Pandas Query Method

pandas
Published

June 17, 2024

Why Use .query()?

The primary benefit of .query() is its enhanced readability. Instead of constructing complex boolean expressions directly within bracket notation, .query() allows you to express your filtering criteria as a string. This leads to code that’s easier to understand, write, and maintain, particularly when dealing with intricate selection logic. Furthermore, for larger datasets, .query() can offer performance improvements compared to direct boolean indexing, especially when the query involves multiple conditions.

Basic Usage

Let’s start with a simple example. Suppose we have a Pandas DataFrame:

import pandas as pd

data = {'Name': ['Alice', 'Bob', 'Charlie', 'David'],
        'Age': [25, 30, 22, 28],
        'City': ['New York', 'London', 'Paris', 'Tokyo']}

df = pd.DataFrame(data)
print(df)

To select individuals older than 25, we can use .query() like this:

older_than_25 = df.query('Age > 25')
print(older_than_25)

This concisely expresses our filtering condition. The result will be a DataFrame containing only Bob and David’s information.

Multiple Conditions

.query() elegantly handles multiple conditions using logical operators:

young_londoners = df.query('Age < 30 and City == "London"')
print(young_londoners)

This selects individuals younger than 30 who live in London. Note the use of and& is also acceptable, offering more flexibility for combining complex boolean expressions within the query string.
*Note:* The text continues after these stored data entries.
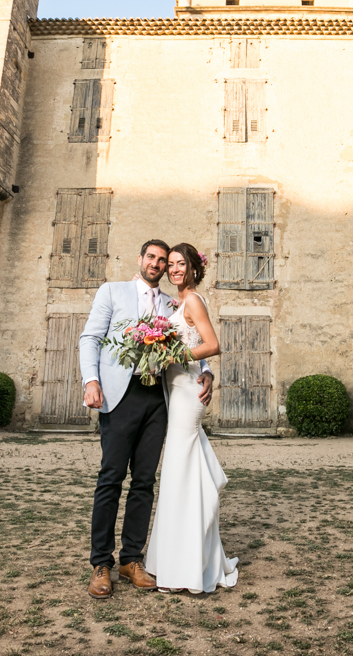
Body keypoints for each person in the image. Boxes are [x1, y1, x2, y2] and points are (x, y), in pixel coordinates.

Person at [79, 240, 214, 599]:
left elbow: (194, 335)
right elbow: (90, 337)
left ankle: (131, 559)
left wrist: (208, 371)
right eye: (152, 258)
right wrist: (90, 381)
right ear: (140, 259)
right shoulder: (112, 292)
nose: (157, 264)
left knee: (144, 481)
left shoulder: (173, 303)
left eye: (163, 260)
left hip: (158, 398)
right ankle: (101, 564)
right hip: (119, 395)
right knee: (110, 478)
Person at [145, 242, 239, 593]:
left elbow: (212, 344)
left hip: (187, 394)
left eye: (180, 264)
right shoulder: (178, 303)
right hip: (179, 391)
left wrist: (170, 355)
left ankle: (185, 566)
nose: (173, 269)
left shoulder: (194, 300)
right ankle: (182, 557)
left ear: (193, 268)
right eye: (170, 264)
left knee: (179, 473)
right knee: (180, 474)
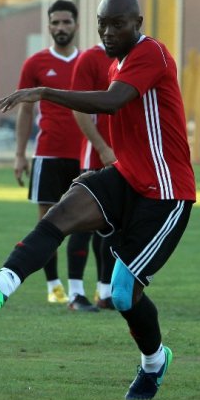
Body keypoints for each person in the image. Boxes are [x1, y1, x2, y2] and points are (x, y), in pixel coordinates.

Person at [0, 0, 196, 400]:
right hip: (127, 176)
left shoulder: (152, 53)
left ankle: (154, 363)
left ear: (139, 24)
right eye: (103, 24)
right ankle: (0, 283)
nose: (109, 31)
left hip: (166, 193)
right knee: (59, 214)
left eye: (119, 24)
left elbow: (113, 102)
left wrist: (44, 92)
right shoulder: (115, 60)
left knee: (121, 295)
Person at [12, 0, 96, 311]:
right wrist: (20, 154)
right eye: (55, 22)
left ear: (76, 25)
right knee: (48, 223)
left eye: (66, 22)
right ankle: (53, 287)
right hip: (47, 154)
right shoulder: (35, 64)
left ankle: (77, 290)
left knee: (83, 223)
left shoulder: (87, 62)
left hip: (84, 156)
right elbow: (25, 111)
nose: (61, 28)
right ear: (48, 26)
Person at [69, 42, 117, 310]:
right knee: (82, 223)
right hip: (96, 157)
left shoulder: (132, 58)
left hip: (123, 159)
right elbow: (79, 108)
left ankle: (105, 292)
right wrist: (102, 147)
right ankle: (75, 294)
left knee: (111, 226)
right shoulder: (90, 58)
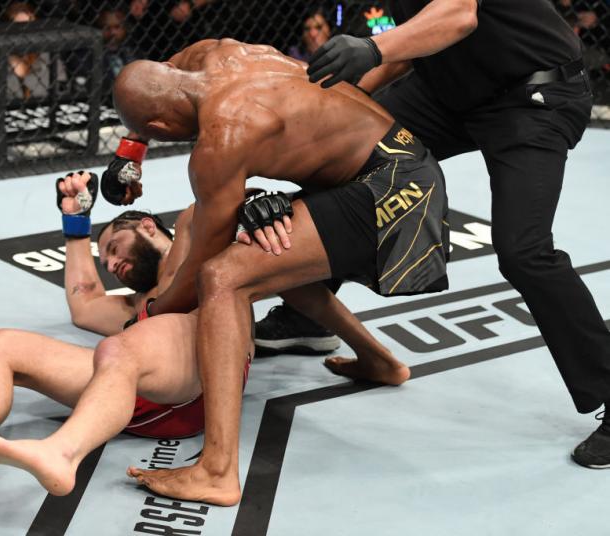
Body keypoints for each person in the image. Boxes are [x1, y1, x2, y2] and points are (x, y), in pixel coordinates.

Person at [98, 38, 448, 504]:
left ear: (159, 124)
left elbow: (203, 261)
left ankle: (217, 470)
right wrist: (131, 149)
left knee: (224, 278)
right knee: (263, 252)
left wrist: (150, 315)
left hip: (392, 195)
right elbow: (156, 75)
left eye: (151, 133)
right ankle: (381, 362)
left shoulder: (221, 140)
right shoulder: (216, 52)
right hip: (399, 158)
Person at [301, 0, 610, 470]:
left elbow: (459, 15)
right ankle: (308, 313)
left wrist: (370, 47)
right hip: (447, 93)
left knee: (523, 250)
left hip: (533, 94)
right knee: (340, 160)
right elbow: (413, 43)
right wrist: (335, 101)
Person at [0, 171, 242, 495]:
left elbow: (214, 203)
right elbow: (86, 305)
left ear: (146, 226)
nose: (111, 264)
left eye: (113, 247)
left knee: (122, 347)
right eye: (106, 260)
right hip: (127, 397)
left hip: (196, 381)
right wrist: (76, 222)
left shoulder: (195, 242)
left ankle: (61, 453)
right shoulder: (136, 306)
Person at [0, 2, 67, 103]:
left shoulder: (49, 59)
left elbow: (63, 96)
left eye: (30, 28)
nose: (25, 35)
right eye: (18, 29)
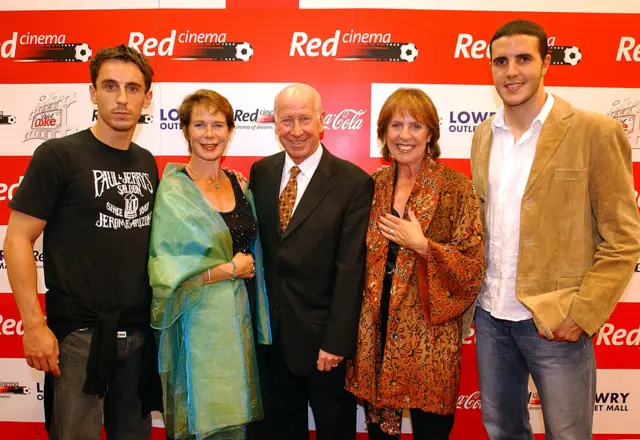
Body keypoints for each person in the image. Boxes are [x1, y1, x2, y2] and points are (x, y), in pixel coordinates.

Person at [470, 20, 640, 440]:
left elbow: (623, 238)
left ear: (547, 63)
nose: (511, 72)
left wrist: (583, 313)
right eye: (501, 61)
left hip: (555, 320)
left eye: (523, 59)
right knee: (503, 431)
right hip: (491, 317)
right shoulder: (482, 136)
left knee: (569, 435)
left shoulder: (594, 131)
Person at [3, 44, 162, 439]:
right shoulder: (59, 154)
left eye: (132, 88)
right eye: (110, 86)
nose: (122, 99)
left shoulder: (146, 161)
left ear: (147, 97)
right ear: (92, 92)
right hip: (75, 339)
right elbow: (18, 238)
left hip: (138, 338)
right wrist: (34, 325)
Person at [345, 88, 485, 439]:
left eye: (415, 126)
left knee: (432, 432)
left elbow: (472, 268)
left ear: (431, 134)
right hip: (376, 336)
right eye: (395, 125)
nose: (404, 135)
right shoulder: (372, 186)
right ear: (383, 133)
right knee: (380, 434)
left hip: (429, 342)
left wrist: (423, 246)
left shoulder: (456, 188)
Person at [248, 83, 373, 440]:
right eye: (286, 120)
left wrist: (335, 341)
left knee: (334, 431)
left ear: (322, 121)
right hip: (272, 340)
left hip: (324, 344)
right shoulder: (262, 172)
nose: (296, 129)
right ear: (275, 125)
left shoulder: (353, 182)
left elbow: (350, 271)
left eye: (305, 118)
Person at [148, 89, 272, 440]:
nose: (209, 134)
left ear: (230, 131)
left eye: (218, 125)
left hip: (244, 319)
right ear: (185, 131)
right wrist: (227, 270)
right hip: (199, 325)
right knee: (207, 419)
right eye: (199, 124)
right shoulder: (174, 190)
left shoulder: (238, 183)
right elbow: (164, 269)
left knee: (242, 419)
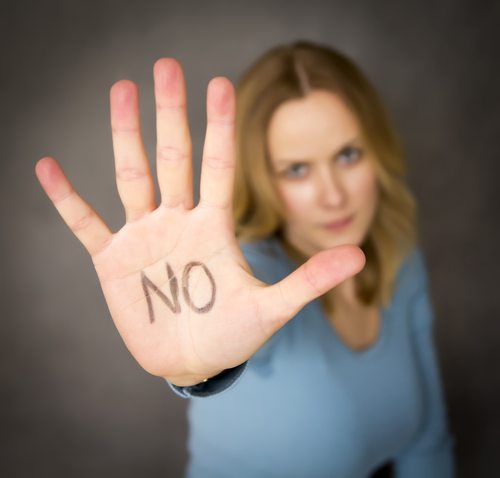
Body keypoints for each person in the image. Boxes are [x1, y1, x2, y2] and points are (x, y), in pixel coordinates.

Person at [36, 41, 455, 477]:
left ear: (378, 152)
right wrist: (199, 370)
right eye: (297, 169)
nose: (334, 196)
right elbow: (230, 320)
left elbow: (427, 441)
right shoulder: (254, 275)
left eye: (347, 155)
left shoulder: (399, 257)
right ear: (262, 180)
Similarly, or (or |) can be used.

Using Variables within Queries

One of .query()’s strengths is its ability to incorporate variables from the surrounding scope:

age_threshold = 26
city_to_find = 'Paris'

filtered_df = df.query('Age > @age_threshold or City == @city_to_find')
print(filtered_df)

The @ symbol prefixes variables from the surrounding Python environment, making the queries dynamic and reusable.

Handling Special Characters

If your column names contain spaces or other special characters, you’ll need to use backticks to enclose them in the query string:

data = {'Name and Age': ['Alice', 'Bob'],
        'City of Residence': ['New York', 'London']}

df2 = pd.DataFrame(data)
result = df2.query('`Name and Age` == "Alice"')
print(result)

In-Place Modification

To modify the DataFrame directly without creating a copy, use the inplace=True argument (use with caution):

df.query('Age < 25', inplace=True)
print(df)

Beyond Basic Filtering

The .query() method isn’t limited to simple comparisons. You can use more complex operations within your query strings, including string methods and regular expressions (using the str accessor), providing substantial flexibility for advanced data filtering. Experimentation is key to unlocking its full potential.